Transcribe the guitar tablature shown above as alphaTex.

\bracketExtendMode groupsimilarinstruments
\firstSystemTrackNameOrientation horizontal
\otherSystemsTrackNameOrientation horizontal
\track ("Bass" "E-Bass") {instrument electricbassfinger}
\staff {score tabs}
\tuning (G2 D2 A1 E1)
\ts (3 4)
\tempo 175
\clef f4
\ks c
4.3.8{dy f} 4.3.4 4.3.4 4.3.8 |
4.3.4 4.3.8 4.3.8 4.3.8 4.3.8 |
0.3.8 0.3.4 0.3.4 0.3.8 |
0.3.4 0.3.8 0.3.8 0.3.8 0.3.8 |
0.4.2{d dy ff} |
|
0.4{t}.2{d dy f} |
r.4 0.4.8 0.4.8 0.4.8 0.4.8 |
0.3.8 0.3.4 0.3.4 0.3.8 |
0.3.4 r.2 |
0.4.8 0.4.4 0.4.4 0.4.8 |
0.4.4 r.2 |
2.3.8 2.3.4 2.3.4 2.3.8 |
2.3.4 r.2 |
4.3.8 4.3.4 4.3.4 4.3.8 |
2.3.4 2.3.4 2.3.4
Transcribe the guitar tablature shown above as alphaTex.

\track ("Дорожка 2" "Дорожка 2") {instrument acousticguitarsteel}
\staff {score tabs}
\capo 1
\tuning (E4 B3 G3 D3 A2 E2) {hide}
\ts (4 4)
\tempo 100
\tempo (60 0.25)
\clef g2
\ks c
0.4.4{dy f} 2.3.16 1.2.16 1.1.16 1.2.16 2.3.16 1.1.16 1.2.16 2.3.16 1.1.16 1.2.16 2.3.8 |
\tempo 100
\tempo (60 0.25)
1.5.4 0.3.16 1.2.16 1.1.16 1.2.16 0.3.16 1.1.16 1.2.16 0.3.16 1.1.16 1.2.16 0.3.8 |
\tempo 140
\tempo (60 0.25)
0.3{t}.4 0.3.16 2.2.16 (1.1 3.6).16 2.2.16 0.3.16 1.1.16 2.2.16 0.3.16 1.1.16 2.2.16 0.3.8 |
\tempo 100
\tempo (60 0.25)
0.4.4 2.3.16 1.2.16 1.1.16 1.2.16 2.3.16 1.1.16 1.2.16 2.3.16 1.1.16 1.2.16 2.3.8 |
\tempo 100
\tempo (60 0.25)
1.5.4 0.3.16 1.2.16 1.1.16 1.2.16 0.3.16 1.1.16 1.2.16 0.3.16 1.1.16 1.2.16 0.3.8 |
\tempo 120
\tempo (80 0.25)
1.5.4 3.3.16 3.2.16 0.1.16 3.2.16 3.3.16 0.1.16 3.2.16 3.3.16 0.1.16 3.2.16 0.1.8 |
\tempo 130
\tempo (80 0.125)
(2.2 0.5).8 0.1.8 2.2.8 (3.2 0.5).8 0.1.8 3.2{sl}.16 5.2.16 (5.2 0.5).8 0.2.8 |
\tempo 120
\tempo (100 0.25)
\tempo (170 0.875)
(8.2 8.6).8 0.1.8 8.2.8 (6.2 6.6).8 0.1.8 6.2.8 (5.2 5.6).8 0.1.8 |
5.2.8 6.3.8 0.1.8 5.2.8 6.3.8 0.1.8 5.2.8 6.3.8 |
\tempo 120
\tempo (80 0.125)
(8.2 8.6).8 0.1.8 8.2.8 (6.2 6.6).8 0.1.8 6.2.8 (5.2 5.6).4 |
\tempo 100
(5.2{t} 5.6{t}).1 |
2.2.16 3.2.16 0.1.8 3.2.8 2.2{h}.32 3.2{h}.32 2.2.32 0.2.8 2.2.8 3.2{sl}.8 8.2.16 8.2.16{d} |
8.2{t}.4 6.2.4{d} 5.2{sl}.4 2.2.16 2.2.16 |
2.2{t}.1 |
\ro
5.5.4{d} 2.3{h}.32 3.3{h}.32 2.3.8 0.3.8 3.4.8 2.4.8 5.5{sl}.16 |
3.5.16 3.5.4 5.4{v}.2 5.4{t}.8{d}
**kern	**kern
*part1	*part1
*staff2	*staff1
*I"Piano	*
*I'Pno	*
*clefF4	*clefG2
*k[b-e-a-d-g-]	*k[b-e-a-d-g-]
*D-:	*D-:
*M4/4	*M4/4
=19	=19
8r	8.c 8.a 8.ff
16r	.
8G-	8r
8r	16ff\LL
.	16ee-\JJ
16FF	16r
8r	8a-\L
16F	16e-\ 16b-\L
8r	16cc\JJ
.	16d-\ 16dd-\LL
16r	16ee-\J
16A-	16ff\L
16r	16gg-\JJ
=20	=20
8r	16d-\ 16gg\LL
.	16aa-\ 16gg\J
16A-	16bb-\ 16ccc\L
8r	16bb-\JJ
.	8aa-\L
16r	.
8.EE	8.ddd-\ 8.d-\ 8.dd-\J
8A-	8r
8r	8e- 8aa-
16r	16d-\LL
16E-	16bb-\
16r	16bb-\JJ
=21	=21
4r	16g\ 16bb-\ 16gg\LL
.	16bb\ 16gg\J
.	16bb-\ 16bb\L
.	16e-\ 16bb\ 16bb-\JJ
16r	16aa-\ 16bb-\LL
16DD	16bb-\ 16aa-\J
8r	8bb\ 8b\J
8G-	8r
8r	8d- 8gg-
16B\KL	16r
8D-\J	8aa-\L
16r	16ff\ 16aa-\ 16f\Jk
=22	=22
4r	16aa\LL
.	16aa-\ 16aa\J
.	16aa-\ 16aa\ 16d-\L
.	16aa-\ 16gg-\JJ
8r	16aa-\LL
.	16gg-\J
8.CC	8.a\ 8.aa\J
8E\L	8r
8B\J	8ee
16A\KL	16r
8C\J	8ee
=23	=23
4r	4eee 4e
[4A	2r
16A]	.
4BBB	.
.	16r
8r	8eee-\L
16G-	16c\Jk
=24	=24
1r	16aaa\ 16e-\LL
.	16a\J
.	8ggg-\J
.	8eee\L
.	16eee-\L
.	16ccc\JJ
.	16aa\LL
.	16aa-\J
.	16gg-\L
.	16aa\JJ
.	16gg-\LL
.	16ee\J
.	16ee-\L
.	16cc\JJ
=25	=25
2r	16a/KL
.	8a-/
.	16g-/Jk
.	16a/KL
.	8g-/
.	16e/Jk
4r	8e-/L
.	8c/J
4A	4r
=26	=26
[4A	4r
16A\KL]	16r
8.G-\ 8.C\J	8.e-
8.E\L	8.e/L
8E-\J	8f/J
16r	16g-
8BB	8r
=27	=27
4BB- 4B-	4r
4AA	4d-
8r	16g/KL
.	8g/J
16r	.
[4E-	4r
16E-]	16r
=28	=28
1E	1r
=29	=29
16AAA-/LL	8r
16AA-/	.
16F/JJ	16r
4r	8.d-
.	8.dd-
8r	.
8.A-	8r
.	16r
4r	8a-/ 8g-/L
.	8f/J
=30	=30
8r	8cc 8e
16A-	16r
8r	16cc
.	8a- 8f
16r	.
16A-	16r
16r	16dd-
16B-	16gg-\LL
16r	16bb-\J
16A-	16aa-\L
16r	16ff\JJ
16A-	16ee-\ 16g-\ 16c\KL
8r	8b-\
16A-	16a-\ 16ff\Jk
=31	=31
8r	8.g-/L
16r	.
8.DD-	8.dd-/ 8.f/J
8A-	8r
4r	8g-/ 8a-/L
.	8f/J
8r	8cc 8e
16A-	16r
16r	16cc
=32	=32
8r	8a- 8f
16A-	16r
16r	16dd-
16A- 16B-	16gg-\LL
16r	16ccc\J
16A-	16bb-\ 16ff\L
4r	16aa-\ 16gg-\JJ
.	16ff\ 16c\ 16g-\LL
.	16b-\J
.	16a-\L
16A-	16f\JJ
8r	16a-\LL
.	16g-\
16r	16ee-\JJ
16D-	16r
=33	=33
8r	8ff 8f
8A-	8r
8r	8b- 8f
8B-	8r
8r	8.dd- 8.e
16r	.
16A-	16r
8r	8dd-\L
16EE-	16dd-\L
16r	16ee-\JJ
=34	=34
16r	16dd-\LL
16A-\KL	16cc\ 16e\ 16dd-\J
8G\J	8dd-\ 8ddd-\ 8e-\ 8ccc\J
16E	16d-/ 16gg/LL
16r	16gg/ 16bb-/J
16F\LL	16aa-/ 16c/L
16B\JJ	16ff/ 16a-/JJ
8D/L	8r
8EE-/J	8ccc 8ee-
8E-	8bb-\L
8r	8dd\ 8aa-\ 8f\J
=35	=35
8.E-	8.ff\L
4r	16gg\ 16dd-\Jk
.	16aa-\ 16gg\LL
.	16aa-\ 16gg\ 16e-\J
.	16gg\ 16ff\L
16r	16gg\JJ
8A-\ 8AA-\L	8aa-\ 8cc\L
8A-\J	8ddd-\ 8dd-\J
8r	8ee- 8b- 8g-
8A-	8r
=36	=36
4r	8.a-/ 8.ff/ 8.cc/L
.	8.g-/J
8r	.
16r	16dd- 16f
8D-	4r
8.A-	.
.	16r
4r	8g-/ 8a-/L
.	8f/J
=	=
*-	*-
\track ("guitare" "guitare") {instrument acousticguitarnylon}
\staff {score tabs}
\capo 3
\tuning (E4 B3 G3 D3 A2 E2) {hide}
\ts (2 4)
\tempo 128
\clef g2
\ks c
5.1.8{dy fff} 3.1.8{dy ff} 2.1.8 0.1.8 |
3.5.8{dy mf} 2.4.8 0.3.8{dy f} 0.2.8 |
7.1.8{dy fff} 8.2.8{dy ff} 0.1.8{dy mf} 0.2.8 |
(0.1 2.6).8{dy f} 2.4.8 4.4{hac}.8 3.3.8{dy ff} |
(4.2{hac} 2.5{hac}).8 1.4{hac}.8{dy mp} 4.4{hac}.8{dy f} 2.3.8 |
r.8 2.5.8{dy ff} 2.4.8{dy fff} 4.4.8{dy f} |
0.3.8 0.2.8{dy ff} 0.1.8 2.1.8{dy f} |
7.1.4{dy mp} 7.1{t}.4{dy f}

__TASK STATEMENT__:
In the records above, count the lines that contain the string "horizontal" with matching case, and reply with only the number.

__CORRECT RESULT__:
2